# Reparar modem router 3com



## Mojoyoyu (Feb 27, 2009)

Hola, el otro dia un companyero me "dono" un modem router adsl 3com, el modelo 3CRWDR100Y-72, por lo que parece que es el mismo que el 3CRWDR100A-72 solo que mi modelo lo distribuye ya.com.

Estube repasando la circuiteria porque habia olor a quemado....y cual fue mi sorpresa que hay una especie de componente que no se reconocer (por mis pocos años de estudiante de electronica podria pensar que es un transistor), por lo que pido ayuda con dicho componente que tampoco se su referencia, solo se que pone BH RQ pero nada mas....

Aqui adjunto alguna que otra fotografia:

http://picasaweb.google.es/Mojoyoyu/3CRWDR100Y72Quemado#

En la tercera foto se puede observar otro componente de igual caracteristica que el quemado, lo he fotografiado porque tenia el mismo codigo de BH RQ aunque ahora no se vea por haberse quemado...


Saludos! y gracias de antemano!


----------



## Chico3001 (Feb 27, 2009)

Efectivamente parece ser un transistor en encapsulado SOT223... segun esta tabla:

http://www.repairfaq.org/REPAIR/F_SMD_trans.html

BH parece referirse a un transistor BCX56 o un BC639

http://www.nxp.com/acrobat_download/datasheets/BC639_BCP56_BCX56_8.pdf

Intenta ver si consiges ese transistor o una solucion poco ortodoxa seria buscar un sustituto en version trugh hole y tratar de soldarlo, se va a ver feo pero mientras funcione no creo que nadie diga nada..


----------



## Mojoyoyu (Feb 27, 2009)

Hola, muchas gracias! yo la version con encapsulado de montaje superficial ya tenia claro que no podria ponerlo, por lo que tendre que hacer una chapuza con 3 cablecillos y soldarle con un encapsulado"apto para coger con las manos" jejejeje

Creis que el integrado que esta al lado del transistor puede estar quemado¿?tiene una redondez en la parte de arriba...)

Saludos!


----------



## capitanp (Feb 27, 2009)

Sección de datos

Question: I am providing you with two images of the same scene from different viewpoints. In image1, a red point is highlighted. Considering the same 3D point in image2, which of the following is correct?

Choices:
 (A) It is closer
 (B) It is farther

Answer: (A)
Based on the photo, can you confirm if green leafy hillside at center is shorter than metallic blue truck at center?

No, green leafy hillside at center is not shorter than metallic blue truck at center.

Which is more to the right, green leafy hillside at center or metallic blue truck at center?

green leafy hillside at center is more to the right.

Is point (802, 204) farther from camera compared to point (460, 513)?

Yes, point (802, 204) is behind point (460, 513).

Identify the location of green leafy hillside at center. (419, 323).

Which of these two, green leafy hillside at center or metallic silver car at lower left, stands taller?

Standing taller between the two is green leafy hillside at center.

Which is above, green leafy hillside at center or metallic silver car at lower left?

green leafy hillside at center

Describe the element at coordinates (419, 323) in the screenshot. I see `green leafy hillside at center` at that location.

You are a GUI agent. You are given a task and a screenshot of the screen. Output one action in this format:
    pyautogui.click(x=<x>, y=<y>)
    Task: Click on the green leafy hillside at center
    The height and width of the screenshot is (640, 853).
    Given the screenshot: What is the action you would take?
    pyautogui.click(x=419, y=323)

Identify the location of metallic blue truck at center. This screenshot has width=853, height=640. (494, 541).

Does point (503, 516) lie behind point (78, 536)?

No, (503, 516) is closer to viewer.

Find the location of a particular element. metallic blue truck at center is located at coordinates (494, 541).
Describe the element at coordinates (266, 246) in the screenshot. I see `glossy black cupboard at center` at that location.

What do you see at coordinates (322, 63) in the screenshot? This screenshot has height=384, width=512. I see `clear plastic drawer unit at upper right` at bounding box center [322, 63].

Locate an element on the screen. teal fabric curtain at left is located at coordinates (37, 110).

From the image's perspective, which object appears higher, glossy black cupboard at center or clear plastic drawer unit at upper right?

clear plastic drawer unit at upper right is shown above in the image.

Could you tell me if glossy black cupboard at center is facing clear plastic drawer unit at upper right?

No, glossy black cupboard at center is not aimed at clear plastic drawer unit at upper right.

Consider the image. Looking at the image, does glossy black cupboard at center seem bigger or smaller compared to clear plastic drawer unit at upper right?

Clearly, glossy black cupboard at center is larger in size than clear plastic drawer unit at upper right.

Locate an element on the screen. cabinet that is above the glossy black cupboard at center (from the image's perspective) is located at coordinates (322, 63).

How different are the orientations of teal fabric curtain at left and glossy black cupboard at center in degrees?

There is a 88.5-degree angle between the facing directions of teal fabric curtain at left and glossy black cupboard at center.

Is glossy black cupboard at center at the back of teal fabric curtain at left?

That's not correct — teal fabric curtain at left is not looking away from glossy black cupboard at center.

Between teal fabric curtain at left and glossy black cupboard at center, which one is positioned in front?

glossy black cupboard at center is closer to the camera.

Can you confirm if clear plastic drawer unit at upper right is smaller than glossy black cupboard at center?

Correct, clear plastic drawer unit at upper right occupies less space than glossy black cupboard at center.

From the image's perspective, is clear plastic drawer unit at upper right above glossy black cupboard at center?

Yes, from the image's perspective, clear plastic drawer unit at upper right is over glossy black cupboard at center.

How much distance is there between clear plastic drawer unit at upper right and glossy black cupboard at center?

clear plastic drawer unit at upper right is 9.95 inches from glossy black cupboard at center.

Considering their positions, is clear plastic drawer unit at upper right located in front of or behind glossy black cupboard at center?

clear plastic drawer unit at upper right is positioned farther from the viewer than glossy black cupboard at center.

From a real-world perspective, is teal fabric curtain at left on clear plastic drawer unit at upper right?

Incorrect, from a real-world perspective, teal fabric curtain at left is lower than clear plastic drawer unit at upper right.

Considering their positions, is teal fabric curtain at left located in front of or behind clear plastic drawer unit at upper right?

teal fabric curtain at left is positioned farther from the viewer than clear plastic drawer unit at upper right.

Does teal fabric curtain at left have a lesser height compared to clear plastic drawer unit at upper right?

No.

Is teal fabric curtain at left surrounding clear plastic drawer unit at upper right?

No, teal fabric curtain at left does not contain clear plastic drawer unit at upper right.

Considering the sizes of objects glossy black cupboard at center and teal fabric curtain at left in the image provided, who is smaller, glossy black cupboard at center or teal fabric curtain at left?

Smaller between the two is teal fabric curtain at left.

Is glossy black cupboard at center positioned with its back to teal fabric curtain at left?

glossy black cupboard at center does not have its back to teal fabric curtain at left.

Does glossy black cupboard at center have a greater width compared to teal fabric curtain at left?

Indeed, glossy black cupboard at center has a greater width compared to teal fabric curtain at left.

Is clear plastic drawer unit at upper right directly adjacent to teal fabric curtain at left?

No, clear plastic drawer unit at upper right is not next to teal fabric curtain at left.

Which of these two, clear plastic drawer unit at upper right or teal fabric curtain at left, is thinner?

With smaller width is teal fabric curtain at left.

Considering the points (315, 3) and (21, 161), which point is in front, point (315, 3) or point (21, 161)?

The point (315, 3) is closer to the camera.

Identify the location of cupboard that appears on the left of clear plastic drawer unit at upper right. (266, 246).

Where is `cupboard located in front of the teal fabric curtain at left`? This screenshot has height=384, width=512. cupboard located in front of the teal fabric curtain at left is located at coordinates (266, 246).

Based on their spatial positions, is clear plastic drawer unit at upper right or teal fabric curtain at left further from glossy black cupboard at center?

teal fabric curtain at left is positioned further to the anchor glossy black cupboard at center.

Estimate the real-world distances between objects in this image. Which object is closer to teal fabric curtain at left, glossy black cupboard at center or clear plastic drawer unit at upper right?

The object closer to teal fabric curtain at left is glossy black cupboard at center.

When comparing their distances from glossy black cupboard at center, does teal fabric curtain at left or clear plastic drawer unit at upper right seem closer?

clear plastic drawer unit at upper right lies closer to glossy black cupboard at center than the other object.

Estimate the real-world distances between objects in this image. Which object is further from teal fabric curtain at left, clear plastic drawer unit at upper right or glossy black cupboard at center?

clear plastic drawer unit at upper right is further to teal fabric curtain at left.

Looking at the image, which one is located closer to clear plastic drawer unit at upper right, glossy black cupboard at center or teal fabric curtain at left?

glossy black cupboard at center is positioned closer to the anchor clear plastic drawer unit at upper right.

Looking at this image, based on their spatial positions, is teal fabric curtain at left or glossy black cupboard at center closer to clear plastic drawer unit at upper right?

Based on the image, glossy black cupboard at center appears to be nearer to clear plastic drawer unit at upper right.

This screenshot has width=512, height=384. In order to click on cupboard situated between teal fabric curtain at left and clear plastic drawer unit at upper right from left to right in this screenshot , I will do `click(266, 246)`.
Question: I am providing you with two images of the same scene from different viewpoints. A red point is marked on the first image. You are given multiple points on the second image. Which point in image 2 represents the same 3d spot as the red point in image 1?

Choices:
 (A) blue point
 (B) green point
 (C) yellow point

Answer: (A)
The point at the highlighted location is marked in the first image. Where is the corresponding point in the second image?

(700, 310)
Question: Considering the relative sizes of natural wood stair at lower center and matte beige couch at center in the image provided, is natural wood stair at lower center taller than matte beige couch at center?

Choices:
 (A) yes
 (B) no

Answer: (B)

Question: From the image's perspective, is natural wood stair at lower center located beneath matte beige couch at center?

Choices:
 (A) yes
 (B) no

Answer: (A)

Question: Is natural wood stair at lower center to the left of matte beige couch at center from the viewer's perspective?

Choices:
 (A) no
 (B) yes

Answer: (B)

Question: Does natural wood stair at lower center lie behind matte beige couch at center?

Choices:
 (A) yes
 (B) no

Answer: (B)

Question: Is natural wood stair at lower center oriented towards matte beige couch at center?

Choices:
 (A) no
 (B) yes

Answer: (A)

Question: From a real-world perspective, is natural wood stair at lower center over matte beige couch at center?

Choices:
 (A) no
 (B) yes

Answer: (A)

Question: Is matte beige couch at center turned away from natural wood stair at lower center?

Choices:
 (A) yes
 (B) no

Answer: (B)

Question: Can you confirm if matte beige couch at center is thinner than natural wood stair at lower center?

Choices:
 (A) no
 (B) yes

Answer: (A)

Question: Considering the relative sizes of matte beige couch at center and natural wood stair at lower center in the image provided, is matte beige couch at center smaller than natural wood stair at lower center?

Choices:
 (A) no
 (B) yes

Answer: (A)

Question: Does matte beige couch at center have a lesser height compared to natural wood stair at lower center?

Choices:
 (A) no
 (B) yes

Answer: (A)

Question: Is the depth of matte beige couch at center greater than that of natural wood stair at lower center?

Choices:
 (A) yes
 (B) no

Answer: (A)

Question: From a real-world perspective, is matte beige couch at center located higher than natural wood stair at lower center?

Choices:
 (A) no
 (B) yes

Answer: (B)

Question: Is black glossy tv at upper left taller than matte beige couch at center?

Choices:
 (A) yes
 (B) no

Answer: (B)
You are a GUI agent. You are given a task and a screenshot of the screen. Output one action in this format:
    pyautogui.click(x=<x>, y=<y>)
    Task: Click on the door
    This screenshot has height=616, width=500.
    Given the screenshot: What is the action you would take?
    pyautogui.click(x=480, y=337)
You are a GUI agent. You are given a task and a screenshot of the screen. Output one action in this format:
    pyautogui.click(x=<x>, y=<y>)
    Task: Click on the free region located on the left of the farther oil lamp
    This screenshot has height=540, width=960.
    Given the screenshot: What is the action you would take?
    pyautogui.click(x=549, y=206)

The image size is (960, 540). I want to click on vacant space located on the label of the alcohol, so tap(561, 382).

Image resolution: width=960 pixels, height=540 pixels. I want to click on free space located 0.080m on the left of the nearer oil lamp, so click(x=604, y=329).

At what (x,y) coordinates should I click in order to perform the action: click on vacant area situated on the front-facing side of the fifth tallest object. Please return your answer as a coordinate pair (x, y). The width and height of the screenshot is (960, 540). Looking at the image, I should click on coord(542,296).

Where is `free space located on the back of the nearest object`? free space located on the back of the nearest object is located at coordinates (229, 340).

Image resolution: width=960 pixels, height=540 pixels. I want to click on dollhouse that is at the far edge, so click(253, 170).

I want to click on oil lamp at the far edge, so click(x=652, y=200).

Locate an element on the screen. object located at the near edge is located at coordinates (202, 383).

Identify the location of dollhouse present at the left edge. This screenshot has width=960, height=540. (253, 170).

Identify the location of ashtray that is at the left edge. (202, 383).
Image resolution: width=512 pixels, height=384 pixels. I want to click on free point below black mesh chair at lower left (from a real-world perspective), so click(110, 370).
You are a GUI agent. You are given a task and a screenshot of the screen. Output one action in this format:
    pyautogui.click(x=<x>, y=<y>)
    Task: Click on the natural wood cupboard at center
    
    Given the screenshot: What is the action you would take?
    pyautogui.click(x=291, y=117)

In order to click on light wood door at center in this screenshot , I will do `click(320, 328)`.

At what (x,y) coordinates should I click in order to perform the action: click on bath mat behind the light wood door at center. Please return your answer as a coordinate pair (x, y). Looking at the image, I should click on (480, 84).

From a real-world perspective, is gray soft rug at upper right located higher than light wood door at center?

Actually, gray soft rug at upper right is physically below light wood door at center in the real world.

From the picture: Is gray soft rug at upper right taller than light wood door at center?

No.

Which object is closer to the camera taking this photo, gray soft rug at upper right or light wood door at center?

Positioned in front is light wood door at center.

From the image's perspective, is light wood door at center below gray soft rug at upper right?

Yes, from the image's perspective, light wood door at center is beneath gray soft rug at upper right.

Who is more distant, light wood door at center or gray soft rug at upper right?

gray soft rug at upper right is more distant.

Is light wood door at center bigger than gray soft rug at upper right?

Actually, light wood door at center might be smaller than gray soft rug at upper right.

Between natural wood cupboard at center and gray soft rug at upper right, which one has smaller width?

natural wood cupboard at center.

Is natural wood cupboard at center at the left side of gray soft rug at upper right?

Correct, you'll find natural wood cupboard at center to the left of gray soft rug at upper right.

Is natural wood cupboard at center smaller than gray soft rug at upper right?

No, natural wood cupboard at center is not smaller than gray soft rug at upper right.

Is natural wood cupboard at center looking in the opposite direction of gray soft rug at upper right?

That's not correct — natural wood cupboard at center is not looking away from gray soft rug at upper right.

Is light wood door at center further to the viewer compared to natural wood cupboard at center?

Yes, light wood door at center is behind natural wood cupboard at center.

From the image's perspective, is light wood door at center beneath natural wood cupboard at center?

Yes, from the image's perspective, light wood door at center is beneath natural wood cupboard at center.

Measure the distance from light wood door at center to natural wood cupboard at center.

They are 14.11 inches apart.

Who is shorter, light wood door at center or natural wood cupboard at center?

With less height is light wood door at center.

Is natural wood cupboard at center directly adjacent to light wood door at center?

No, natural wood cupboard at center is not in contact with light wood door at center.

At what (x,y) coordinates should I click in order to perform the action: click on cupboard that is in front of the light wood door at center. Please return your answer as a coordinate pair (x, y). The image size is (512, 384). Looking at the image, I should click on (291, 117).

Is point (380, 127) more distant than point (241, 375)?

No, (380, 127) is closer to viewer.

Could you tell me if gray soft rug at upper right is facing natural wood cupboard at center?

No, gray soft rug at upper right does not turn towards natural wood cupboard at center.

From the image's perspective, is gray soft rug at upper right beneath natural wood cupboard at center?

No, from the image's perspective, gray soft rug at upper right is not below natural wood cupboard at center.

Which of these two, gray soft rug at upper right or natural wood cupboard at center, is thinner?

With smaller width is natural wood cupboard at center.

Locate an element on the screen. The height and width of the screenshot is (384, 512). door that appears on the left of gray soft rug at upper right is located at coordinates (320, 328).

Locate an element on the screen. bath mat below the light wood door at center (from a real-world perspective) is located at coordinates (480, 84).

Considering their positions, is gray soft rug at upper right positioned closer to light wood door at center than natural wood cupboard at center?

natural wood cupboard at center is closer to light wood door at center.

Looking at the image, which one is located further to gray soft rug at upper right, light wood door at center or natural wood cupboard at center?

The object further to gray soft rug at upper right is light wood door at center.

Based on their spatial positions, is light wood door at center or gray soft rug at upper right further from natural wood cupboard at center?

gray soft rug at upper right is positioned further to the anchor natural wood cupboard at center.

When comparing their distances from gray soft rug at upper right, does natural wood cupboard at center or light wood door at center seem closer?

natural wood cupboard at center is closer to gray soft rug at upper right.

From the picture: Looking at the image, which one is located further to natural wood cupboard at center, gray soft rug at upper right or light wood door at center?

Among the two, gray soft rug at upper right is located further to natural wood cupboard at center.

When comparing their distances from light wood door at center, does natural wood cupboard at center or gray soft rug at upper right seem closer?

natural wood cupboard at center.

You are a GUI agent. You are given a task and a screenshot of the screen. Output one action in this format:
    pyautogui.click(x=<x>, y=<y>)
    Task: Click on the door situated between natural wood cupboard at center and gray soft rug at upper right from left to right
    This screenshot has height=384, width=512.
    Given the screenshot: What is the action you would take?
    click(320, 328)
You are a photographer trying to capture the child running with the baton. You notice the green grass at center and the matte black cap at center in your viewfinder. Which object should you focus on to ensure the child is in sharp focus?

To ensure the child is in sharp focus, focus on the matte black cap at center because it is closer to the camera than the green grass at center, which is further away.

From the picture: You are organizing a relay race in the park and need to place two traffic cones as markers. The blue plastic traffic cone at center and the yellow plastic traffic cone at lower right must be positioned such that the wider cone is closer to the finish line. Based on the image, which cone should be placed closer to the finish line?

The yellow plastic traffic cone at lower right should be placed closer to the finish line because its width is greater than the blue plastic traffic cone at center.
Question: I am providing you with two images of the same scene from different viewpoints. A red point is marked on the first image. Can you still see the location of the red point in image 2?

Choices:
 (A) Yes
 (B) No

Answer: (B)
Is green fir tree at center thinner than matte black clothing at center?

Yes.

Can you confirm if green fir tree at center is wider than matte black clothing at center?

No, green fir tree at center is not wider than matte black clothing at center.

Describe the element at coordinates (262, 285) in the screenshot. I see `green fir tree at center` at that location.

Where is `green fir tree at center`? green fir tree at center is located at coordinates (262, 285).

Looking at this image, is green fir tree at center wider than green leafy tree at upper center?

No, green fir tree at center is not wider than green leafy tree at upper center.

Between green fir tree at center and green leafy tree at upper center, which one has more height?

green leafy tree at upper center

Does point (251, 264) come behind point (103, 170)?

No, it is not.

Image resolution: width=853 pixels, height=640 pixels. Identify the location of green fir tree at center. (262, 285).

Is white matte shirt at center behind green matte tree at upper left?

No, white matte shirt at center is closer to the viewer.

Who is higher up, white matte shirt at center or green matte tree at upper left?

Ejercicio escrito
Prosigue el hilo sobre la reparación del módem router 3com a partir del punto en que termina. Las entradas no guardan ninguna relación con el hilo sobre la reparación del módem router 3com.

Respuesta
No te diste cuenta la chimenea del integrado de al lado









esta frito


salud[]S   espero que cambiandole estos dos componentes logres arreglarlo,manten el hilo al tanto


----------



## Mojoyoyu (Feb 27, 2009)

Pues si esta frito...voy a tener que armarme de valor para cambiarlo por otro....porque tiene las patitas tan delgadas y con tan poca separacion....que para volver a soldar otro voy a sudar de lo lindo....eso si como buen universitario de electronica industrial...hay que meterse retos asi para poder aprender.

Muxisimas gracias a los que me habeis ayudado, he descubierto un gran foro como es este, intentare ayudar yo en lo que pueda.


Saludos!


----------



## capitanp (Feb 27, 2009)

Mojoyoyu dijo:
			
		

> Pues si esta frito...voy a tener que armarme de valor para cambiarlo por otro....porque tiene las patitas tan delgadas y con tan poca separacion....que para volver a soldar otro voy a sudar de lo lindo....eso si como buen universitario de electronica industrial...hay que meterse retos asi para poder aprender.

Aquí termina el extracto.